Wednesday, April 9, 2014

Worse Than a Nightmare

There I was, innocently scrolling through my dimly lit phone, trying to pass the time during my now routine 1am insomnia episode while being as considerate as possible to my snoring beauty of a husband, when I felt a shift in my hair. Always paranoid when it comes to bugs residing in my hair (for good reason according to my unfortunate record), a brief tinge of panic rushed through my veins, but I kept calm, assuring myself it was just a strand of hair sliding down the pillow, rationalizing it's movement by the fan catching it for some strange reason. 
Then I felt the shift again. Okay, that was weird. Don't freak out. Don't freak out. 
The following seconds would be a blur of chaos as the over-sized lunatic moth (I had no idea what it was at the time) got a wild hair up it's butt and darted for my phone. I screeched a little and jumped up in bed faster than a wild monkey in a banana fight (except I went the opposing direction of the moth, unlike I would assume the monkey might do if it was fighting over a banana). This reaction would no doubt awake the slumbering husband, who of course, thought I had lost my mind. 
"There was a bug! A big crazy bug! In my hair! It landed on me and flew over my phone! I swear!"
.........Nothing? No response? 
Only confused and skeptical stares were being transmitted from the husband.
(source)
I turned the lamp on. No movement. No evidence. No bug. Geez, I'm looking pretty irrational right now.
"I'm positive there was a bug," I tried to convince him as I attempted half-heartily to settle back down. And just as my head was about 2 inches from the pillow, "I just can't find....." before I could finish, the spastic direction-ally challenged bug hit me in the face!

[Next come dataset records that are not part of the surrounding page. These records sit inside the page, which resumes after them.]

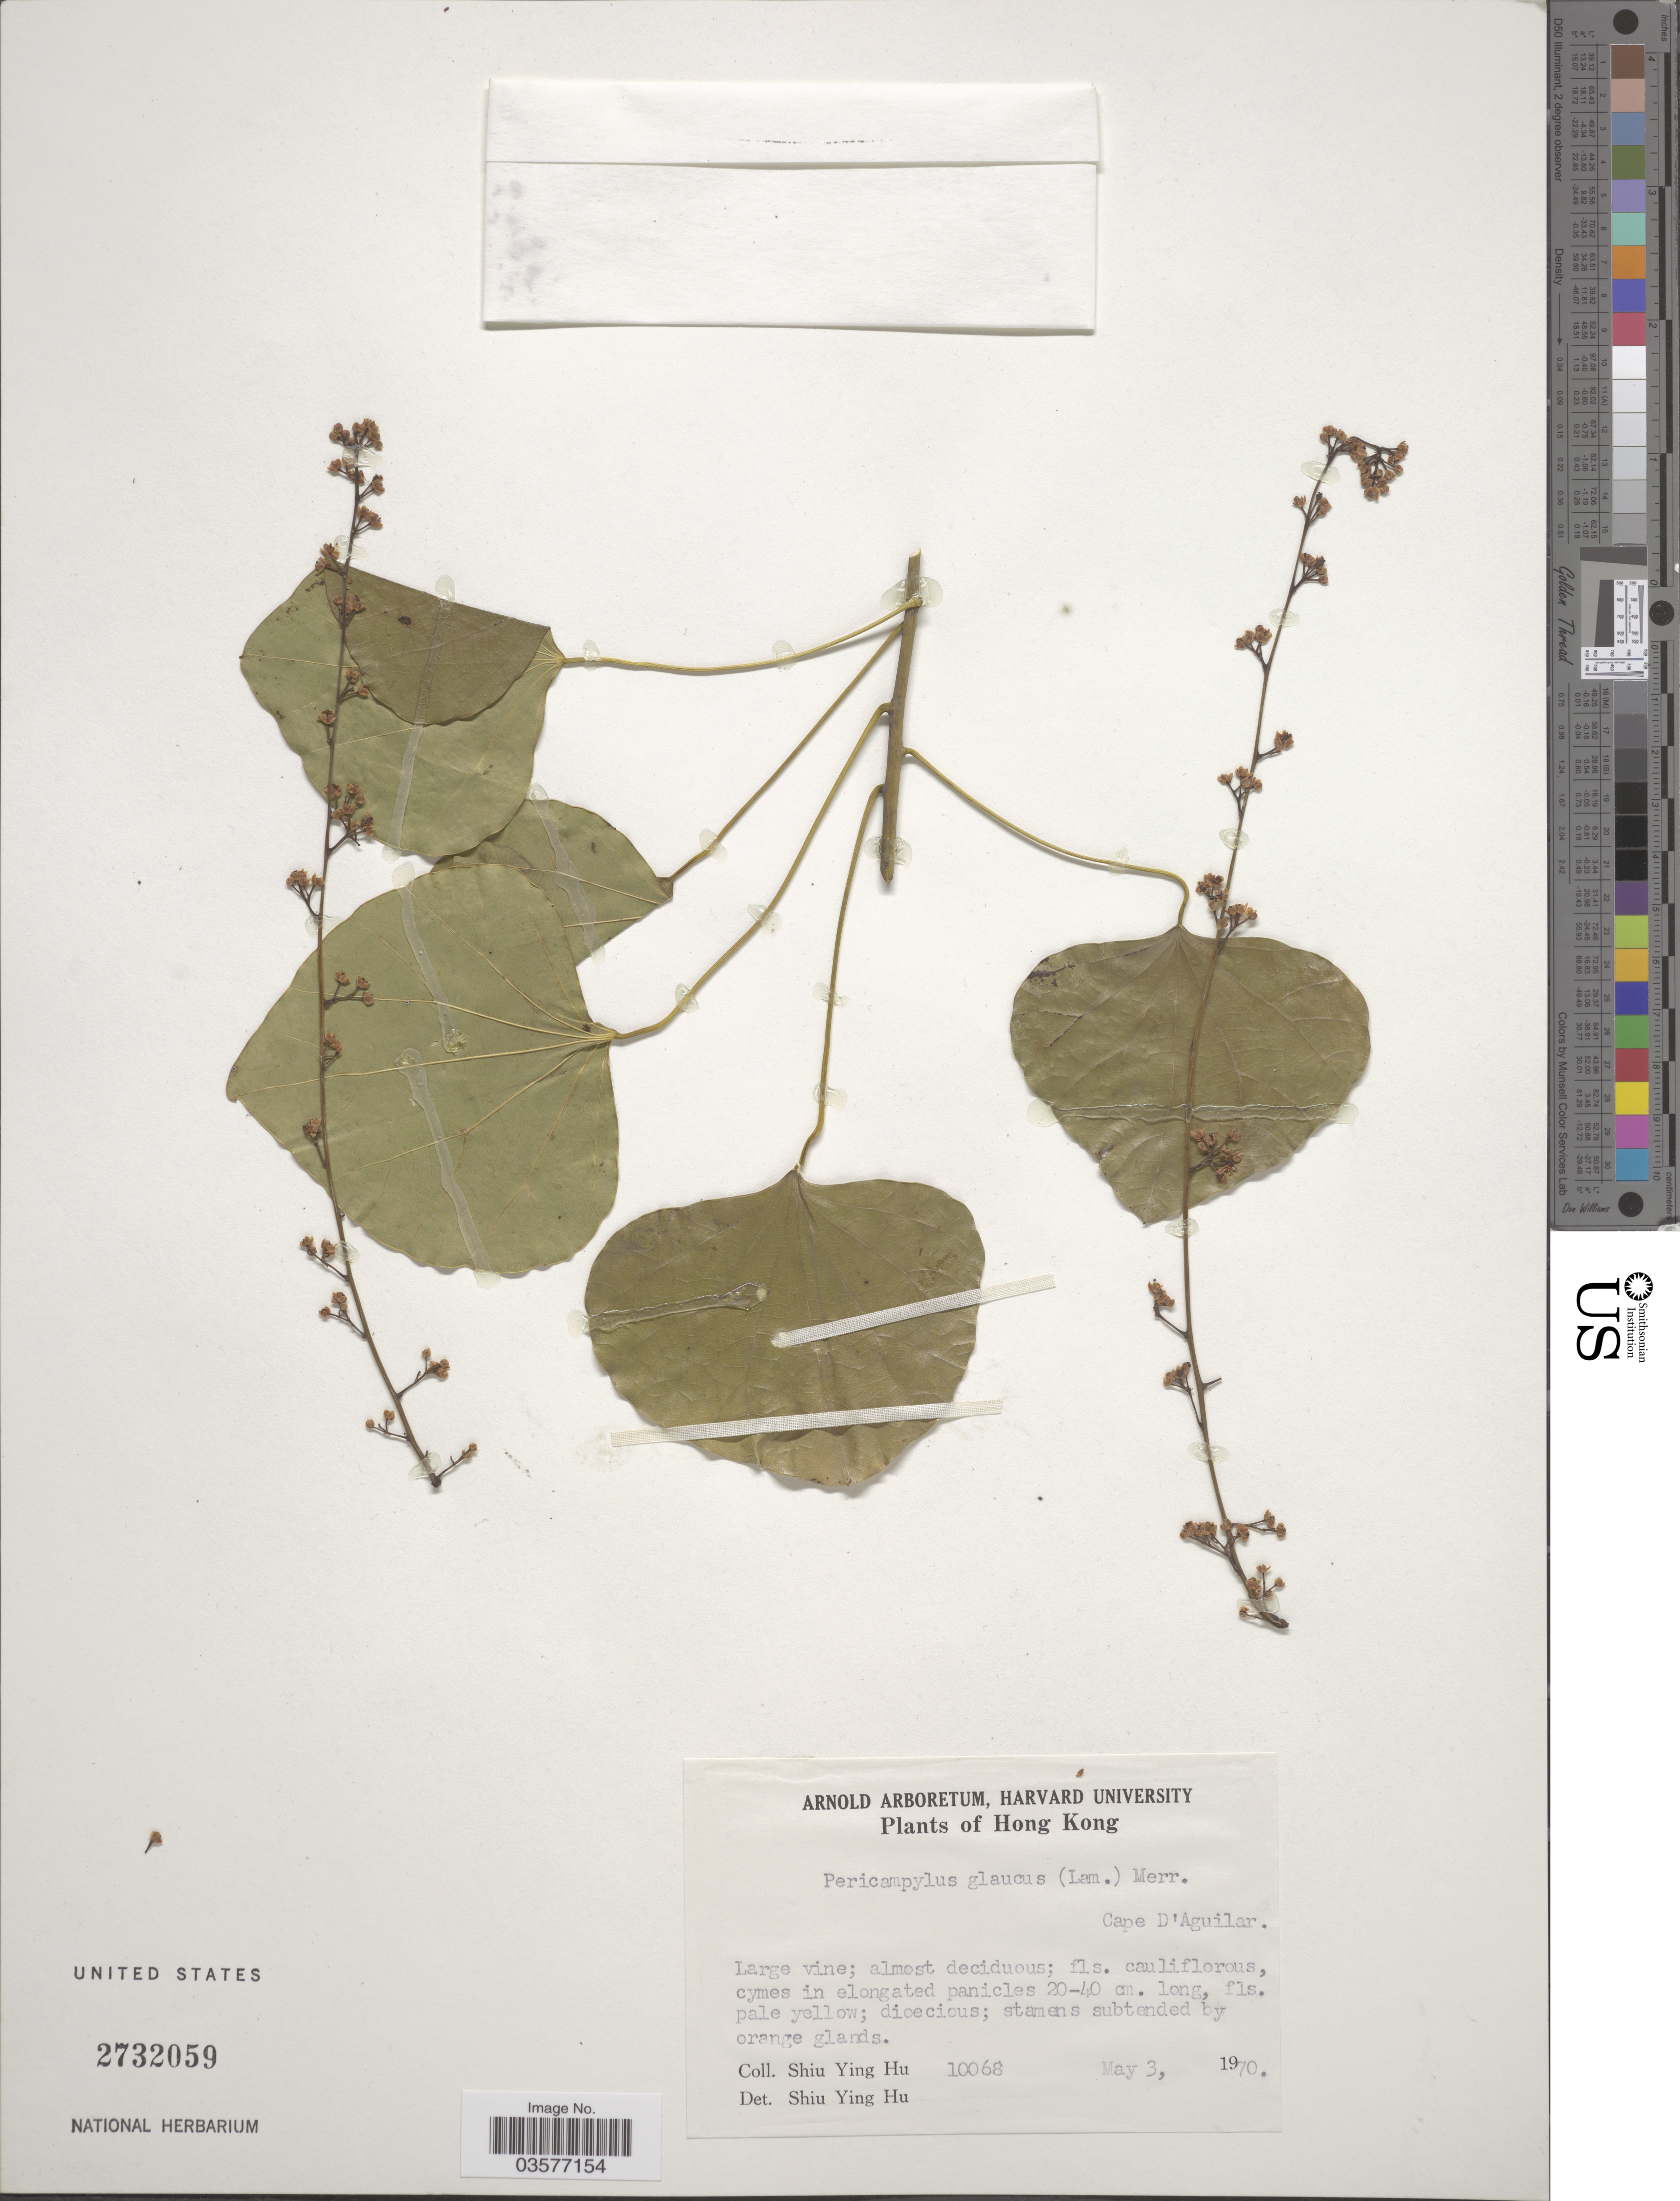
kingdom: Plantae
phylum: Tracheophyta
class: Magnoliopsida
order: Ranunculales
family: Menispermaceae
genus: Pericampylus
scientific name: Pericampylus glaucus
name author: (Lam.) Merr.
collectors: S. Y. Hu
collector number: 10068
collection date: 1970-05-03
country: China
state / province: Hong Kong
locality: Cape D'Aguilar.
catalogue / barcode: US 2732059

This time there wasn't a screech; it was a full blown scream. I'd had enough. I was thrashing the covers, darting around as best I could, determined to find and destroy this demon haunting my bed.
Patrick continued to stare in disbelief, glassy-eyed and blank-faced. "Are you okay? I didn't see anything. I don't have my glasses on."
"You didn't see that?!?! IT WAS THERE ON MY PILLOW, blending in with the brown, AND FLEW AT MY FACE! I SWEAR!"
After a few minutes of searching, I found the pesky critter lurking beside the night stand, where my hero in boxer briefs was quickly directed to immediately find and flush this new enemy. Alas, I was rescued, but unfortunately not before a good dose of adrenaline had been released into my system, resulting in even worse insomnia than normal.
(source)
This incident may have been nothing in the grand scheme of things, especially compared to the time a gigantic roach was in my hair and I stood on the table while Patrick took everything out from under the bed to murder the invader, or that other time I jumped in the car after watering the flowers, looked in the mirror and found a wolf spider lurking in my locks, my dramatic reaction almost causing us to have a wreck, but it was enough to keep me wide awake for another 2 hours!!!
Bugs + Bed = Definitely worse than a nightmare.